Hacker News new | ask | show | jobs
by fzeroracer 2926 days ago
To use your own argument, I was also making a claim from experience that in general, whenever I see someone making that argument they tend to be racist or at least ignorant as to the history of the United States.

And in most scenarios when I've had to argue against isolationists they tend to ignore issues such as Americans refusing to work in certain labor sectors that illegal immigrants tend to work (and be abused without employers being punished, see: farm work) the way we treat immigrants right now (especially those seeking asylum) and so forth which ends up leading to a root motivation of racism rather than any actual practical reasons.

You've also managed to paint them with the stereotypical 'they took our jobs' mindset which, well, tends to thrive in more xenophobic communities.

2 comments

>And in most scenarios when I've had to argue against isolationists they tend to ignore issues such as Americans refusing to work in certain labor sectors that illegal immigrants tend to work

Well, that's a question of payment.

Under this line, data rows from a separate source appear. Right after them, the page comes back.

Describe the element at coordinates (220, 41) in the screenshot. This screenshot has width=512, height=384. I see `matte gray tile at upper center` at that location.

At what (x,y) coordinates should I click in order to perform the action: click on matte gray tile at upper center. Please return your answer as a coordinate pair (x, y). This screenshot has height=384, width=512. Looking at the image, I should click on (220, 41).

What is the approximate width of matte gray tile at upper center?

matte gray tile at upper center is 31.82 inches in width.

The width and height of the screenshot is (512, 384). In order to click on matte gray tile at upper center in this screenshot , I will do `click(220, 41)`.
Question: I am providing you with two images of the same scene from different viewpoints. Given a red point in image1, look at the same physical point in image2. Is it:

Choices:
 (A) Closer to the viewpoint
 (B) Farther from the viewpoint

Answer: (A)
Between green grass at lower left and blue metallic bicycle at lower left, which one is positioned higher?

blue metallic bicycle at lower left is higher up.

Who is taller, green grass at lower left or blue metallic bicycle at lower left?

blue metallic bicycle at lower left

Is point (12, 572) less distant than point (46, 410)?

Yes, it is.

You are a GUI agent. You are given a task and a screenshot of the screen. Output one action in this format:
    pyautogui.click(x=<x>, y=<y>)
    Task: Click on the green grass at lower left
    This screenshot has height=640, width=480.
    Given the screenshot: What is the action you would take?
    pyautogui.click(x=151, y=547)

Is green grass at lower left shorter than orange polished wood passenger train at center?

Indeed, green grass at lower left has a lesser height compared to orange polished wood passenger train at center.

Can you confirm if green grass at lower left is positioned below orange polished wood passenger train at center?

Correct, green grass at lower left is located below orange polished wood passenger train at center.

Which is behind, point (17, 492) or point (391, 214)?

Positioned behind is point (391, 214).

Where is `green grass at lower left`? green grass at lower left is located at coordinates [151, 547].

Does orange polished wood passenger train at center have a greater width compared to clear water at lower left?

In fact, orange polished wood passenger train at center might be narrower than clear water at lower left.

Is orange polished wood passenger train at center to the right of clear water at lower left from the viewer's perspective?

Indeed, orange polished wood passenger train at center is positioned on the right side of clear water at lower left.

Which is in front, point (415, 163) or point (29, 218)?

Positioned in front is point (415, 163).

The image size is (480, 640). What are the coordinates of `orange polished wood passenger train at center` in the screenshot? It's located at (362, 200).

Raise the salaries, and Americans will flock to those sectors. Instead of artificially keeping the margins up and the salaries low through labor import (which would end to the lowest common denominator race to the bottom among world economies, but usually it stops midway just lowering the options for the higher economies).

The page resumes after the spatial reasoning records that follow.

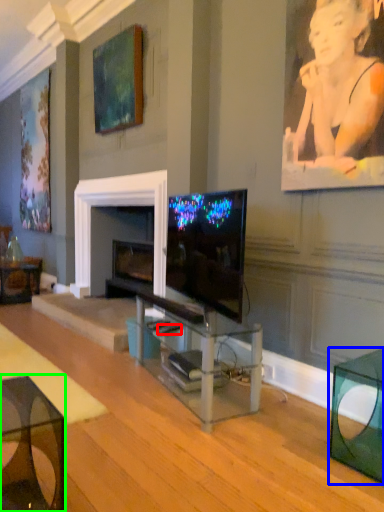
Question: Which object is positioned farthest from remote control (highlighted by a red box)? Select from table (highlighted by a blue box) and table (highlighted by a green box).

Choices:
 (A) table
 (B) table

Answer: (B)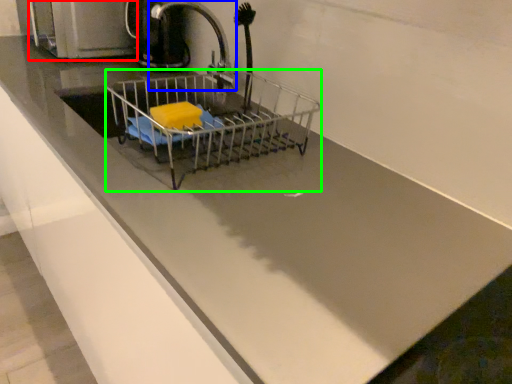
Question: Which is nearer to the appliance (highlighted by a red box)? tap (highlighted by a blue box) or shopping cart (highlighted by a green box).

Choices:
 (A) tap
 (B) shopping cart

Answer: (A)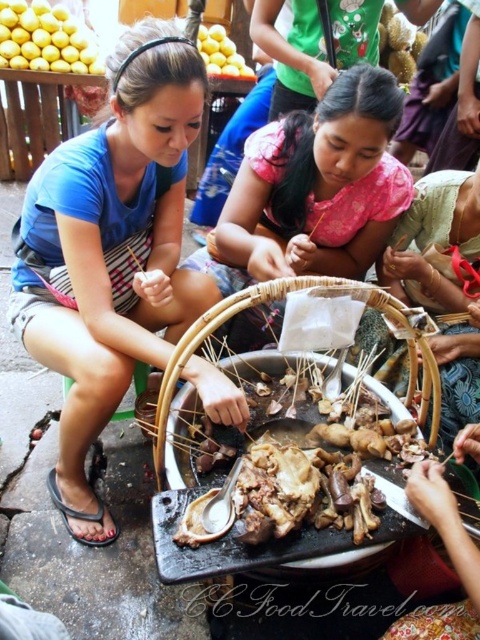
In the scene shown: Who is positioned more to the right, brown matte bone at center or woven bamboo basket at center?

Positioned to the right is woven bamboo basket at center.

Can you confirm if brown matte bone at center is wider than woven bamboo basket at center?

In fact, brown matte bone at center might be narrower than woven bamboo basket at center.

The height and width of the screenshot is (640, 480). Identify the location of brown matte bone at center. click(313, 451).

This screenshot has height=640, width=480. Identify the location of brown matte bone at center. (313, 451).

Is brown matte bone at center bigger than yellow matte lemons at upper left?

Indeed, brown matte bone at center has a larger size compared to yellow matte lemons at upper left.

Does brown matte bone at center appear on the right side of yellow matte lemons at upper left?

Indeed, brown matte bone at center is positioned on the right side of yellow matte lemons at upper left.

> they tend to ignore issues such as Americans refusing to work in certain labor sectors that illegal immigrants tend to work (and be abused without employers being punished, see: farm work)

That argument is akin to the argument that we need slaves. Illegal immigrants are second class citizens, they don't enjoy nearly as many rights that legal immigrants does. They can be paid less than minimum wage, be worked harder than legally allowed etc. Of course the low skill sector loves having them, who wouldn't want to hire slaves who can't fight back when you abuse them?

But I argue that California have no need for slaves. If a job can't be filled with legal workers then you raise the wages and conditions. If you can't afford that then the job obviously wasn't critical to our economy and we should let it disappear.

I don't disagree. Illegal immigrants in the US are treated horribly, paid poorly and pay taxes for benefits they don't even receive.

However, there are a lot of industries in the US propped up by the low cost of illegal immigrants and often abused by (ironically) Republicans. We can't actually fix those jobs because the margins are too thin to survive without that source of extremely cheap labor. We've created a dependence on what is effectively slave labor, and those jobs are generally critical to our country especially as we move more towards isolationism.

These are all important issues to consider when thinking about real immigration reform.